The identified listing of what has been offered already is lengthy, and there’s little doubt that provides from NATO international locations — and the coaching of Ukrainian forces after Russia seized Crimea in 2014, to not point out Ukraine’s tenacity and flexibility — have shocked the Russians, badly broken their morale and prolonged the conflict.

Within the months main as much as the conflict and afterward, the US and its allies have despatched Ukraine 25,000 antiaircraft weapons and 60,000 anti-tank weapons, together with 10,000 offered by Washington, Gen. Mark A. Milley, chairman of the Joint Chiefs of Workers, instructed Congress final week.

The USA has additionally offered greater than 50 million rounds of ammunition, 7,000 small arms, 75,000 units of physique armor and helmets, and night-vision goggles, encrypted radios, armored vehicles and personnel carriers, largely drawn from pre-positioned U.S. navy stockpiles, a lot of it in Europe, based on the most recent public listing from the Pentagon.

Because the invasion, the Pentagon has cranked up its huge logistical and transportation community. Inside 4 to 6 days after the White Home approves a switch of weapons from American navy stockpiles, the Pentagon has been in a position to load the matériel onto cargo planes and fly it to about half a dozen staging bases in international locations close to Ukraine, mainly Poland and Romania.

From there, American officers say, the weapons and tools are loaded onto lots of of vehicles and shipped into western Ukraine utilizing quite a lot of overland routes. John F. Kirby, the Pentagon spokesman, stated it takes about 24 to 48 hours for the weapons to make their means from the staging areas into the palms of Ukrainian troops.

“Eight to 10 flights a day are coming into the area, not simply from the US, however from different nations as nicely,” Mr. Kirby stated. “That stuff isn’t sitting round.”

Regardless of repeated threats to take action, the Russians have hardly ever tried to cease this circulate of Western matériel into Ukraine. Pentagon officers say the Russians have been busy preventing in different components of the nation and concern Ukraine’s air defenses. “That circulate nonetheless continues,” Mr. Kirby stated.

Britain, which has been extra public about its contributions within the post-Brexit interval, has equipped about $588 million of matériel, together with anti-tank and anti-ship missiles and long-range artillery.

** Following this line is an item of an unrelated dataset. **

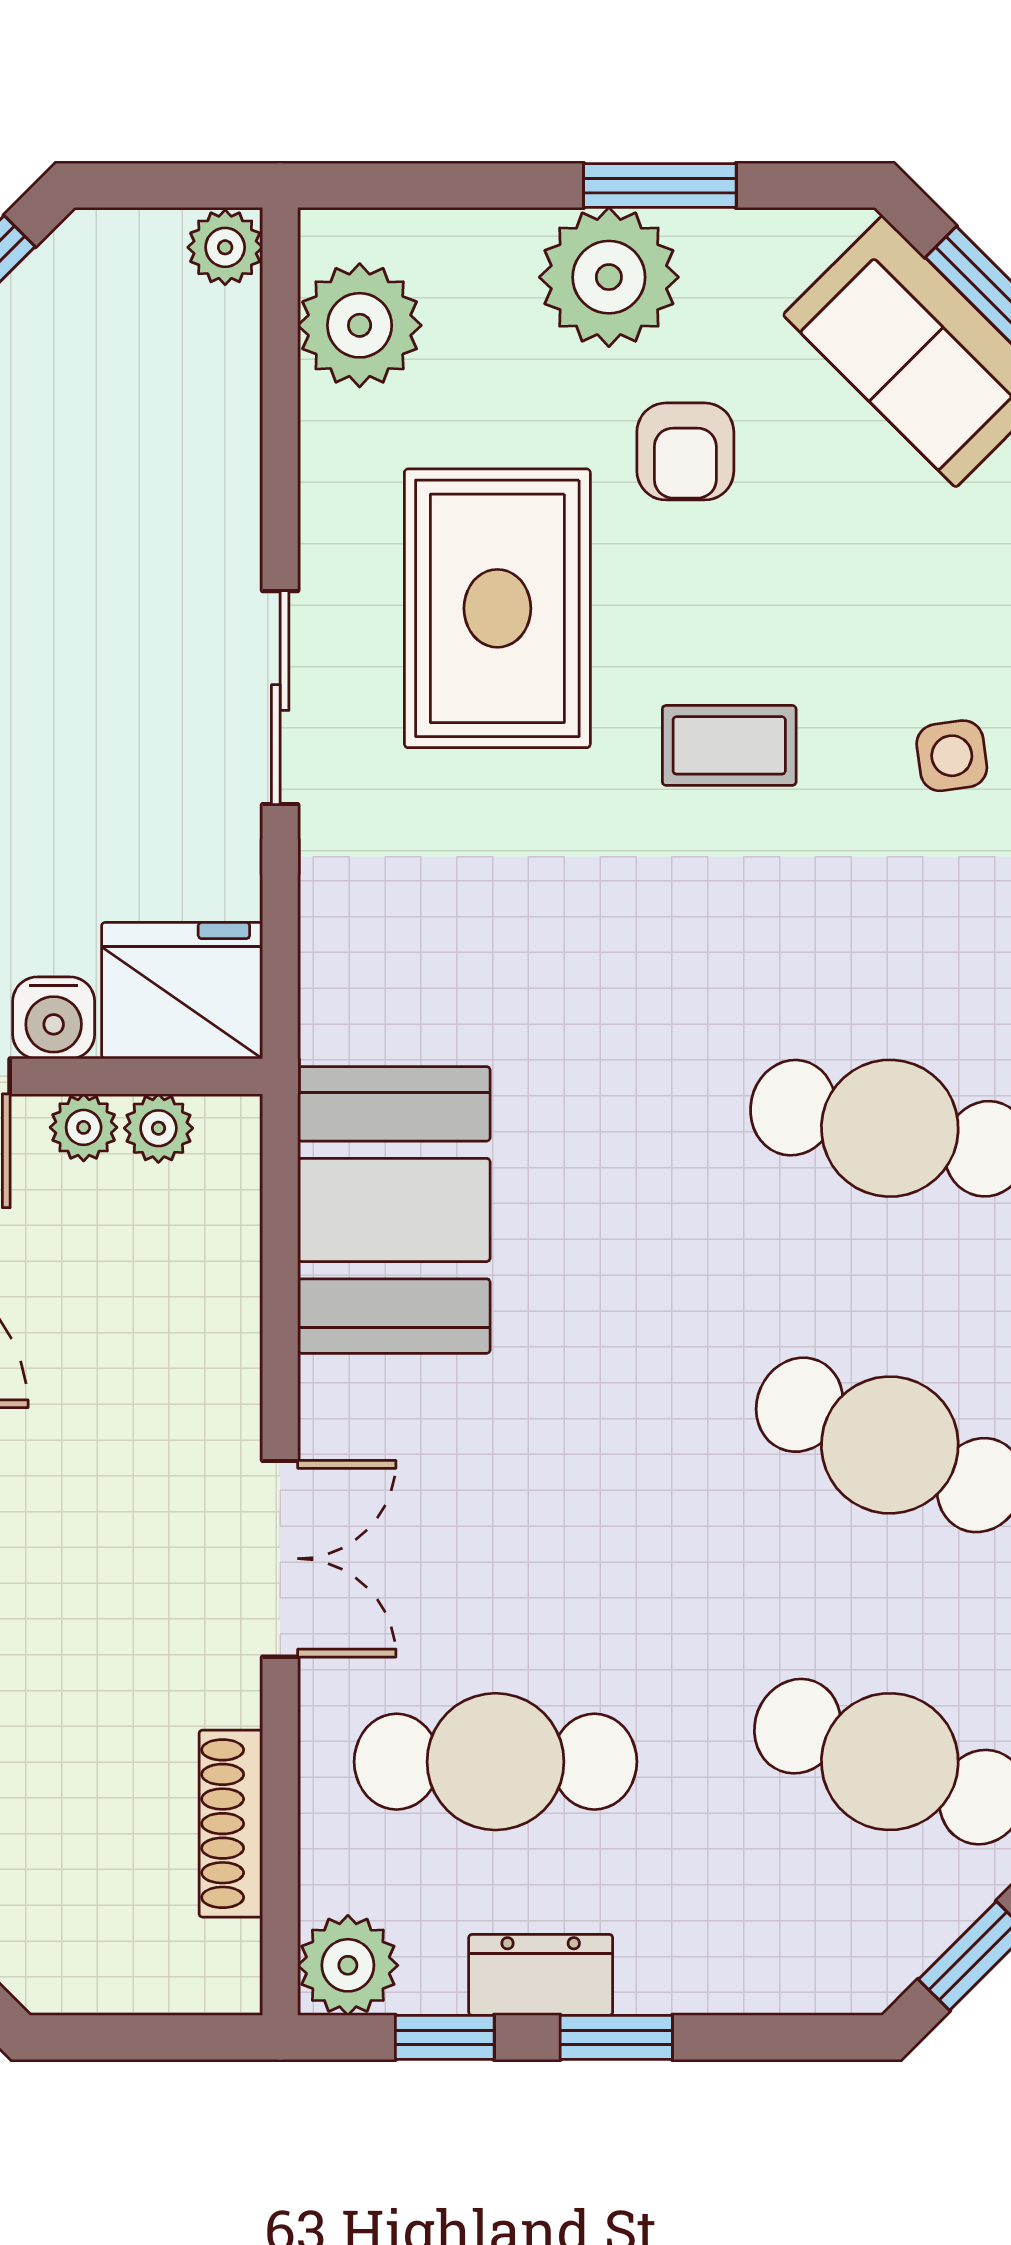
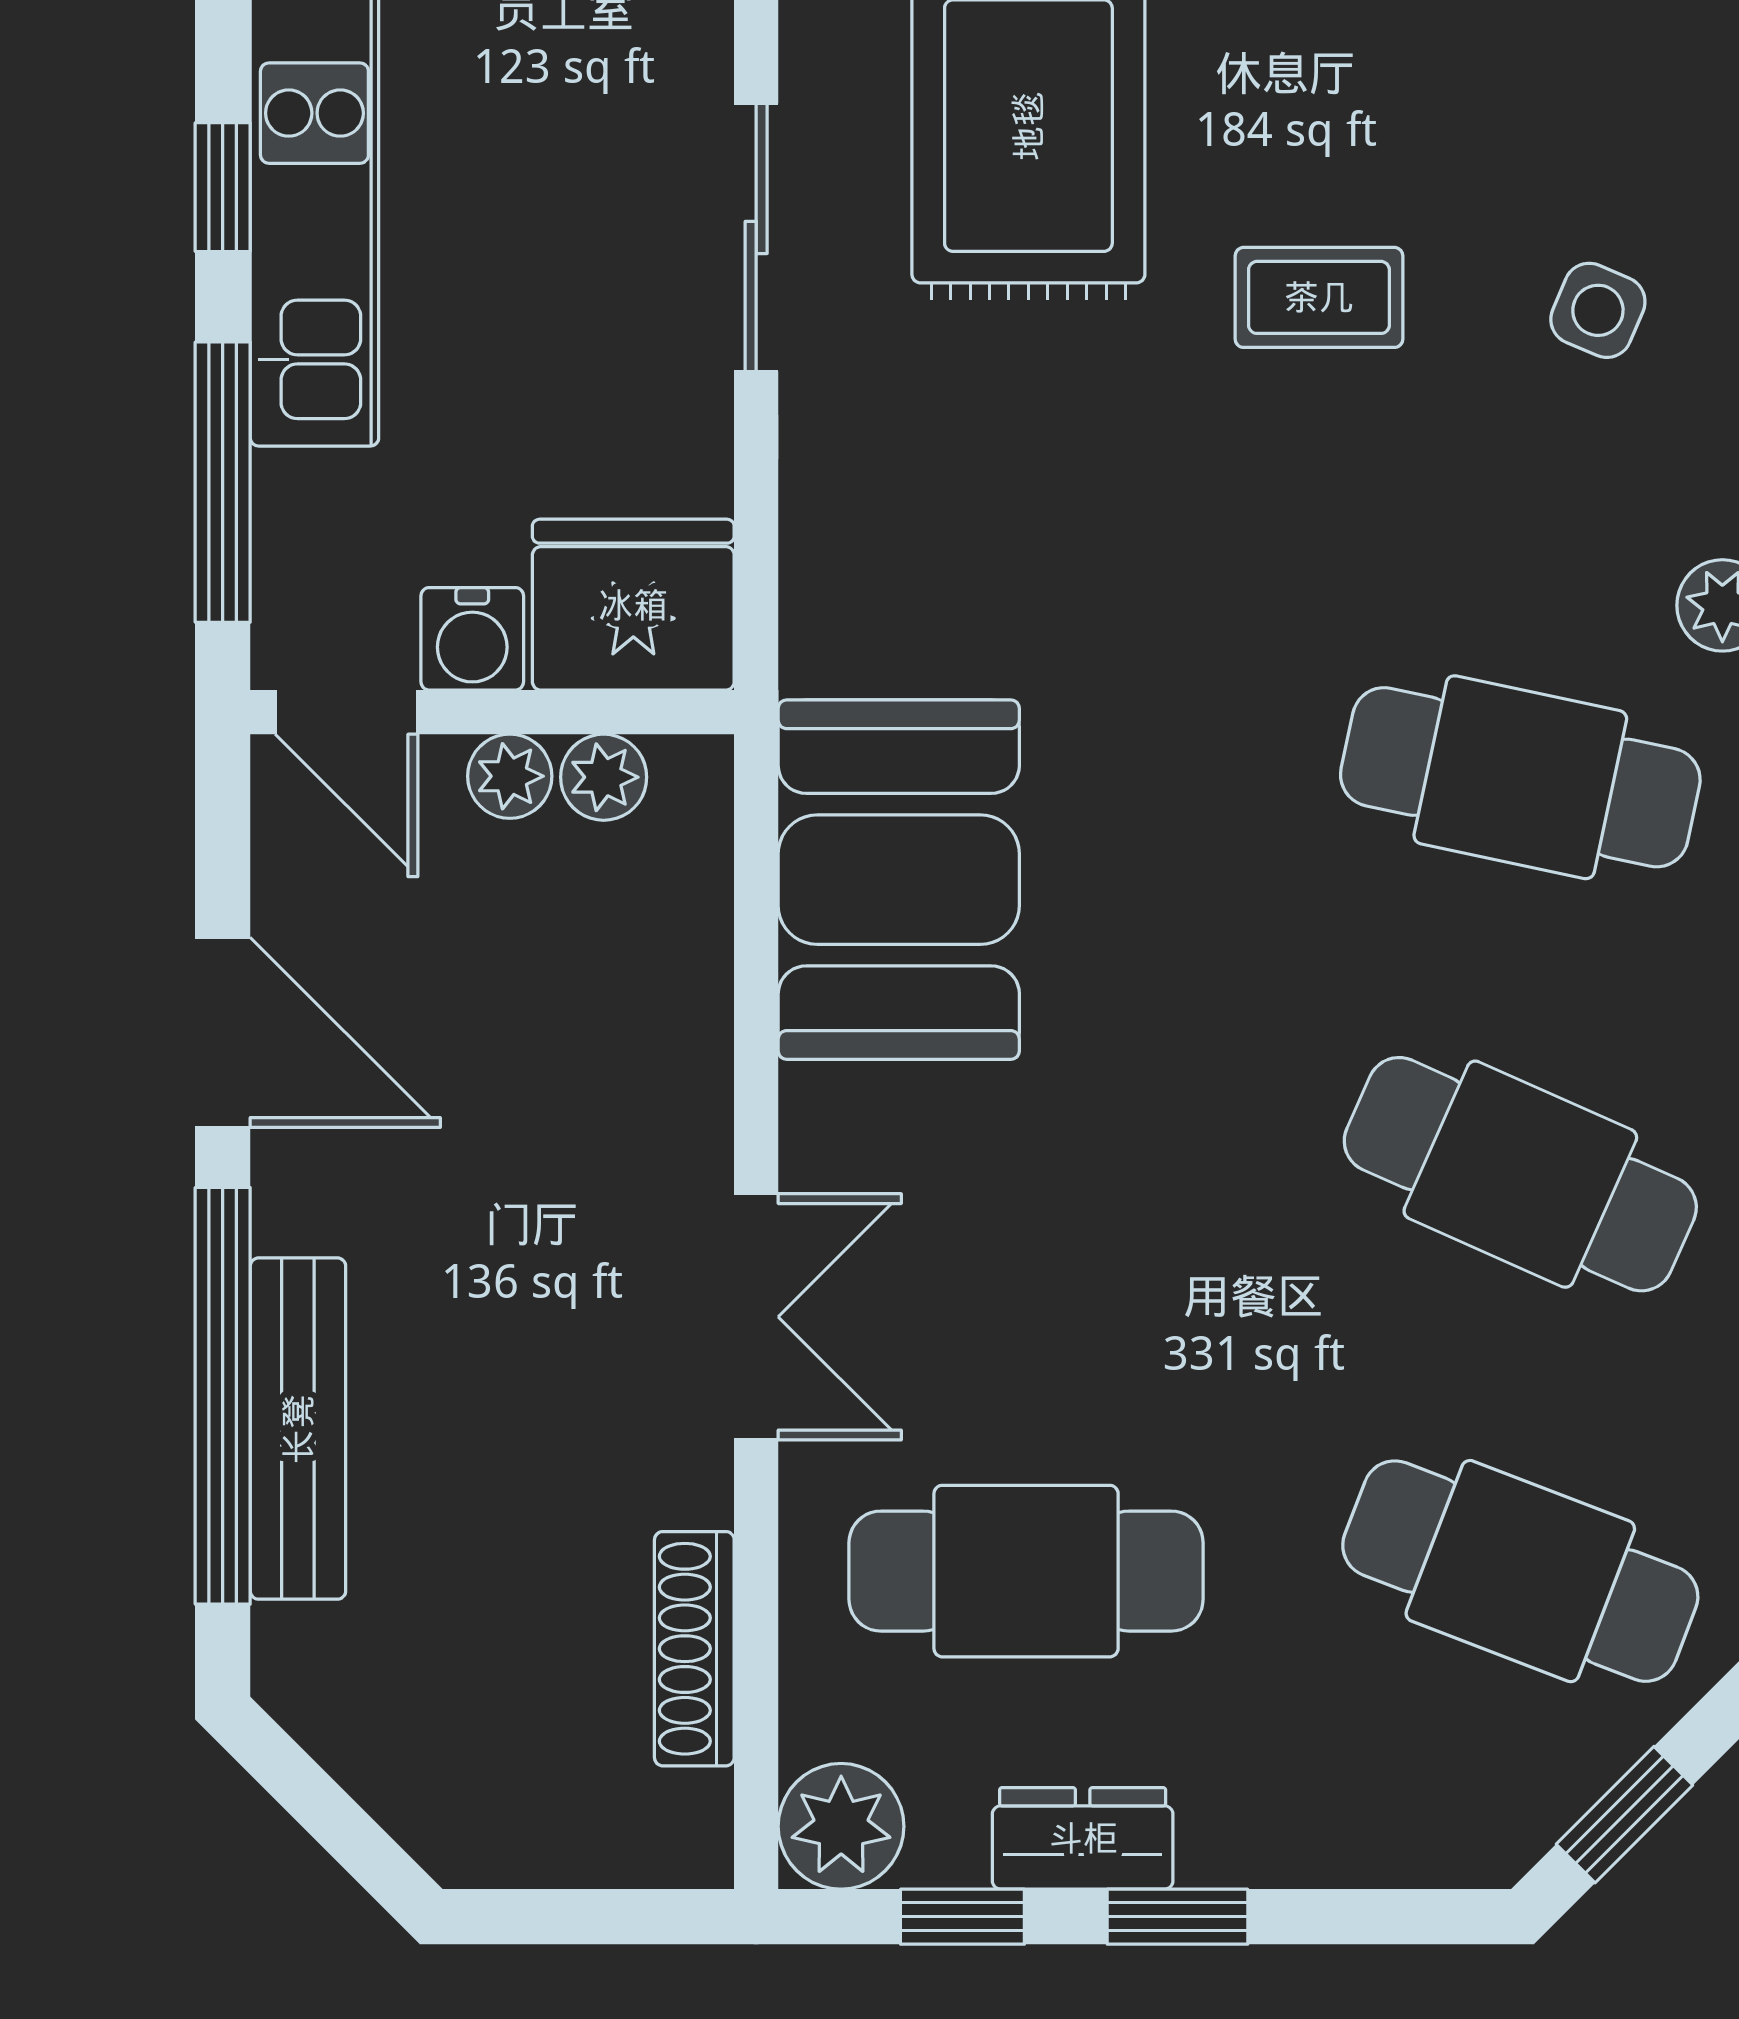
side table: (952, 756) -> (1598, 310), turned 31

Coaching the Ukrainians on new tools in the course of a conflict is a problem, although. A few dozen Ukrainian troopers have been already coaching in the US, and the Pentagon has taught them to make use of trendy armed drones, just like the 700 or so Switchblade drones that Washington is now offering.

Army officers name the weapon, which is carried in a backpack, the “kamikaze drone,” as a result of it may be flown instantly at a tank or a gaggle of troops and is destroyed when it hits the goal and explodes.

Greater armed drones, like American-made Predators or Reapers, could be tough for Ukrainians to fly and could be simply destroyed by Russian fighter planes. However Pentagon officers stated the small, moveable kamikaze drones may show less expensive and elusive towards Russian armored convoys.

After the White Home introduced the most recent $800 million tranche of weapons for Ukraine final week, Mr. Kirby stated that American troopers would practice Ukrainian forces in neighboring international locations to make use of a number of the newer, extra refined tools Washington is offering, like radar techniques, in addition to the 155-millimeter howitzers and 11 Mi-17 helicopters.

“We’re conscious of the clock, and we all know time shouldn’t be our pal,” he stated.

Reporting was contributed by Jack Ewing from New York, John Ismay and Katie Rogers from Washington and Erika Solomon from Berlin.